An exact copy of each line below is needed, with no images in it.

- _Items from a dataset_:
<<<<
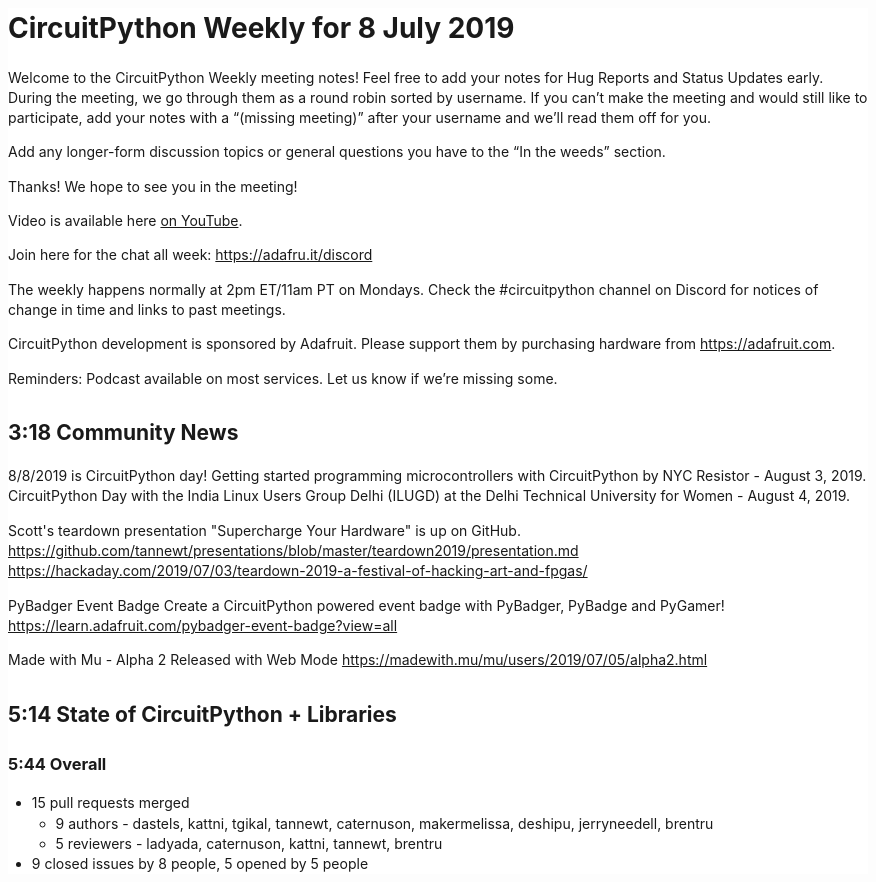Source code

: # CircuitPython Weekly for 8 July 2019
Welcome to the CircuitPython Weekly meeting notes! Feel free to add your notes for Hug Reports and Status Updates early. During the meeting, we go through them as a round robin sorted by username. If you can’t make the meeting and would still like to participate, add your notes with a “(missing meeting)” after your username and we’ll read them off for you. 


Add any longer-form discussion topics or general questions you have to the “In the weeds” section. 


Thanks! We hope to see you in the meeting!


Video is available here [on YouTube](https://youtu.be/6gkVEqh0HEA).


Join here for the chat all week: https://adafru.it/discord


The weekly happens normally at 2pm ET/11am PT on Mondays. Check the #circuitpython channel on Discord for notices of change in time and links to past meetings.


CircuitPython development is sponsored by Adafruit. Please support them by purchasing hardware from https://adafruit.com.


Reminders: Podcast available on most services. Let us know if we’re missing some.

## 3:18 Community News
8/8/2019 is CircuitPython day!
Getting started programming microcontrollers with CircuitPython by NYC Resistor - August 3, 2019.
CircuitPython Day with the India Linux Users Group Delhi (ILUGD) at the Delhi Technical University for Women - August 4, 2019.


Scott's teardown presentation "Supercharge Your Hardware" is up on GitHub.
https://github.com/tannewt/presentations/blob/master/teardown2019/presentation.md 
https://hackaday.com/2019/07/03/teardown-2019-a-festival-of-hacking-art-and-fpgas/ 


PyBadger Event Badge
Create a CircuitPython powered event badge with PyBadger, PyBadge and PyGamer!
https://learn.adafruit.com/pybadger-event-badge?view=all 


Made with Mu - Alpha 2 Released with Web Mode
https://madewith.mu/mu/users/2019/07/05/alpha2.html 




## 5:14 State of CircuitPython + Libraries


### 5:44 Overall


* 15 pull requests merged
  * 9 authors - dastels, kattni, tgikal, tannewt, caternuson, makermelissa, deshipu, jerryneedell, brentru
  * 5 reviewers - ladyada, caternuson, kattni, tannewt, brentru
* 9 closed issues by 8 people, 5 opened by 5 people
>>>>
- _Solution to this task_:
Source code

: # CircuitPython Weekly for 8 July 2019
Welcome to the CircuitPython Weekly meeting notes! Feel free to add your notes for Hug Reports and Status Updates early. During the meeting, we go through them as a round robin sorted by username. If you can’t make the meeting and would still like to participate, add your notes with a “(missing meeting)” after your username and we’ll read them off for you. 


Add any longer-form discussion topics or general questions you have to the “In the weeds” section. 


Thanks! We hope to see you in the meeting!


Video is available here [on YouTube](https://youtu.be/6gkVEqh0HEA).


Join here for the chat all week: https://adafru.it/discord


The weekly happens normally at 2pm ET/11am PT on Mondays. Check the #circuitpython channel on Discord for notices of change in time and links to past meetings.


CircuitPython development is sponsored by Adafruit. Please support them by purchasing hardware from https://adafruit.com.


Reminders: Podcast available on most services. Let us know if we’re missing some.

## 3:18 Community News
8/8/2019 is CircuitPython day!
Getting started programming microcontrollers with CircuitPython by NYC Resistor - August 3, 2019.
CircuitPython Day with the India Linux Users Group Delhi (ILUGD) at the Delhi Technical University for Women - August 4, 2019.


Scott's teardown presentation "Supercharge Your Hardware" is up on GitHub.
https://github.com/tannewt/presentations/blob/master/teardown2019/presentation.md 
https://hackaday.com/2019/07/03/teardown-2019-a-festival-of-hacking-art-and-fpgas/ 


PyBadger Event Badge
Create a CircuitPython powered event badge with PyBadger, PyBadge and PyGamer!
https://learn.adafruit.com/pybadger-event-badge?view=all 


Made with Mu - Alpha 2 Released with Web Mode
https://madewith.mu/mu/users/2019/07/05/alpha2.html 




## 5:14 State of CircuitPython + Libraries


### 5:44 Overall


* 15 pull requests merged
  * 9 authors - dastels, kattni, tgikal, tannewt, caternuson, makermelissa, deshipu, jerryneedell, brentru
  * 5 reviewers - ladyada, caternuson, kattni, tannewt, brentru
* 9 closed issues by 8 people, 5 opened by 5 people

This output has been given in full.